• Required work: Each entry below needs to be transcribed verbatim; the images should not appear.

- Opening Delimiter -

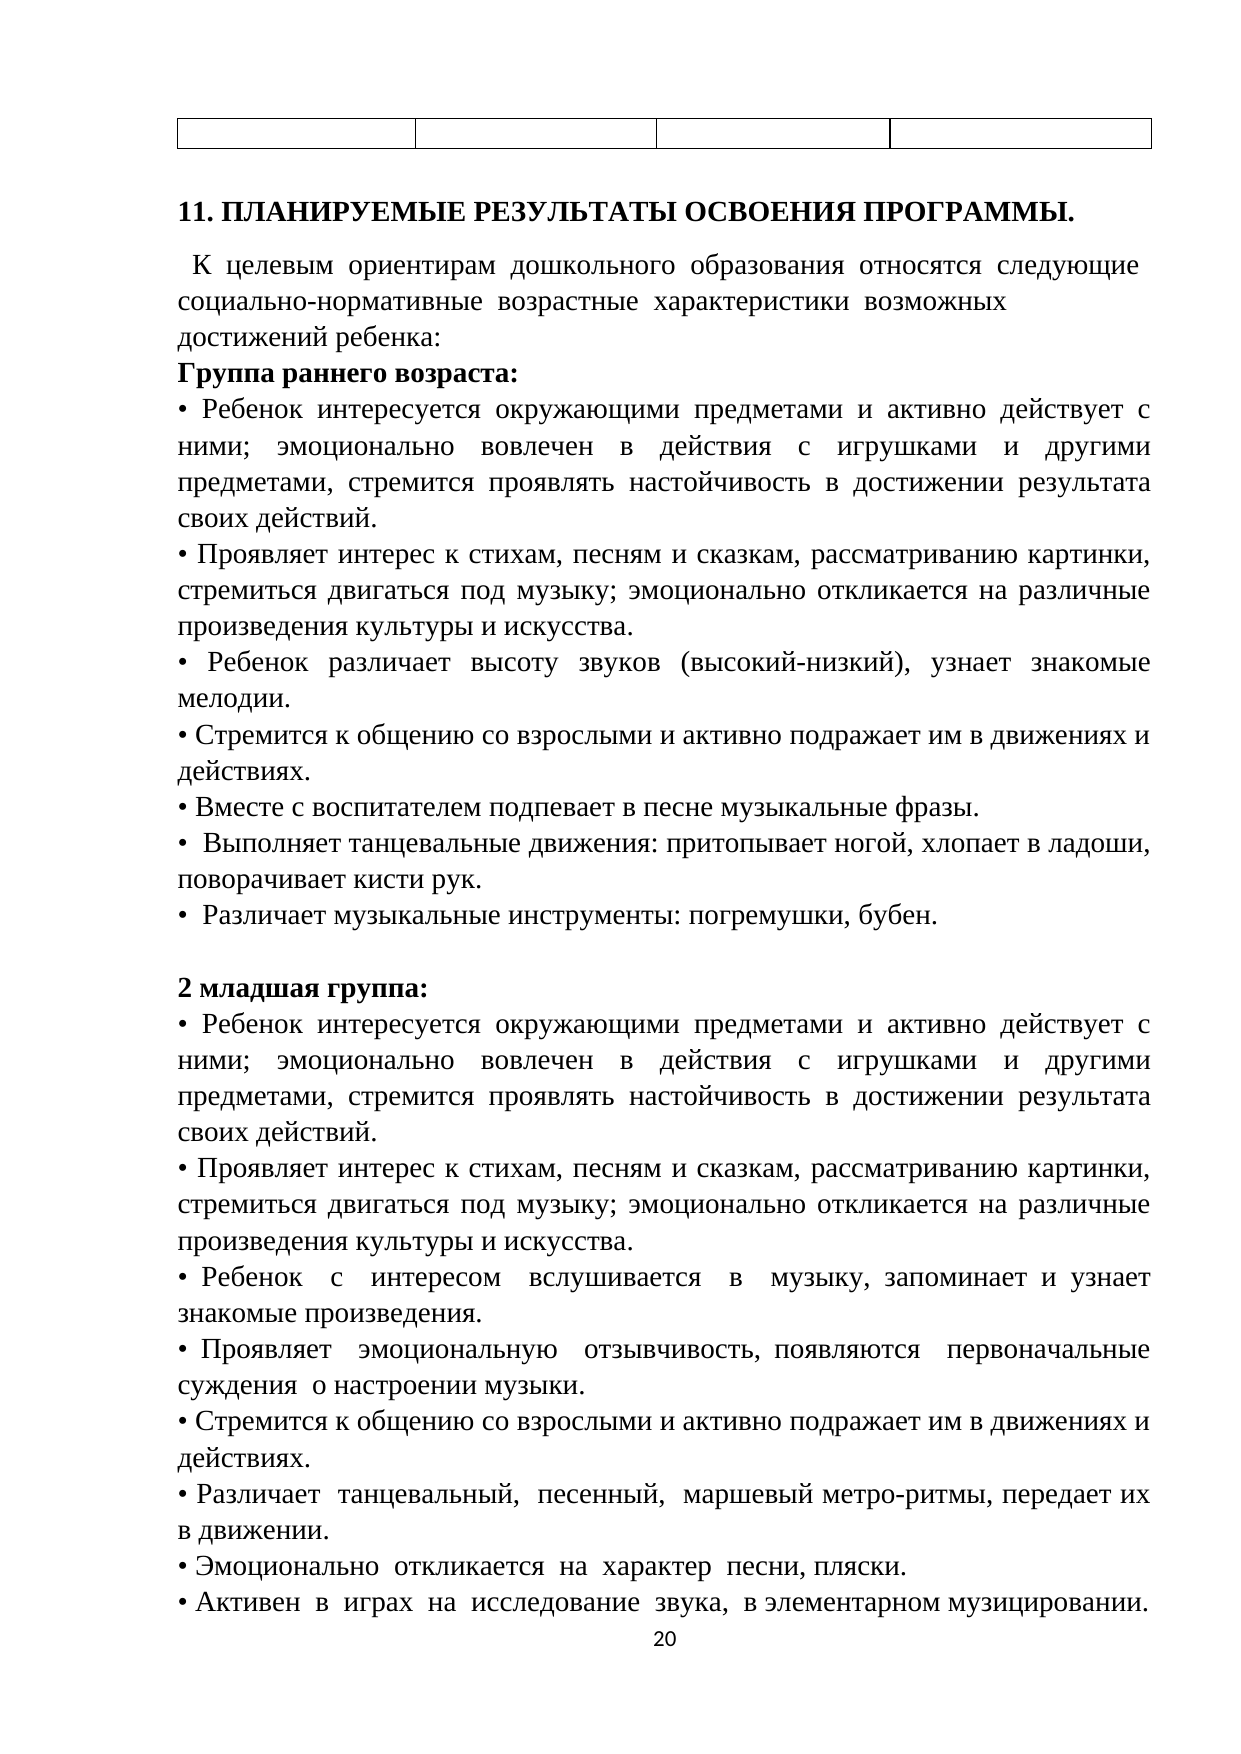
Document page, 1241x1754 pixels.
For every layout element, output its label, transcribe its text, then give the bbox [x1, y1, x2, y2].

text Группа раннего возраста: [177, 355, 1152, 389]
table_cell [891, 119, 1151, 148]
text • Ребенок интересуется окружающими предметами и активно действует с ними; эмоционально вовлечен в действия с игрушками и другими предметами, стремится проявлять настойчивость в достижении результата своих действий. [177, 391, 1152, 533]
text К целевым ориентирам дошкольного образования относятся следующие социально-нормативные возрастные характеристики возможных достижений ребенка: [177, 247, 1152, 353]
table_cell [178, 119, 415, 148]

- Closing Delimiter -

• Expected answer:
Document page, 1241x1754 pixels.
For every layout element, output its label, transcribe its text, then give the bbox [x1, y1, x2, y2].

text Группа раннего возраста: [177, 355, 1152, 389]
table_cell [891, 119, 1151, 148]
text • Ребенок интересуется окружающими предметами и активно действует с ними; эмоционально вовлечен в действия с игрушками и другими предметами, стремится проявлять настойчивость в достижении результата своих действий. [177, 391, 1152, 533]
text К целевым ориентирам дошкольного образования относятся следующие социально-нормативные возрастные характеристики возможных достижений ребенка: [177, 247, 1152, 353]
table_cell [178, 119, 415, 148]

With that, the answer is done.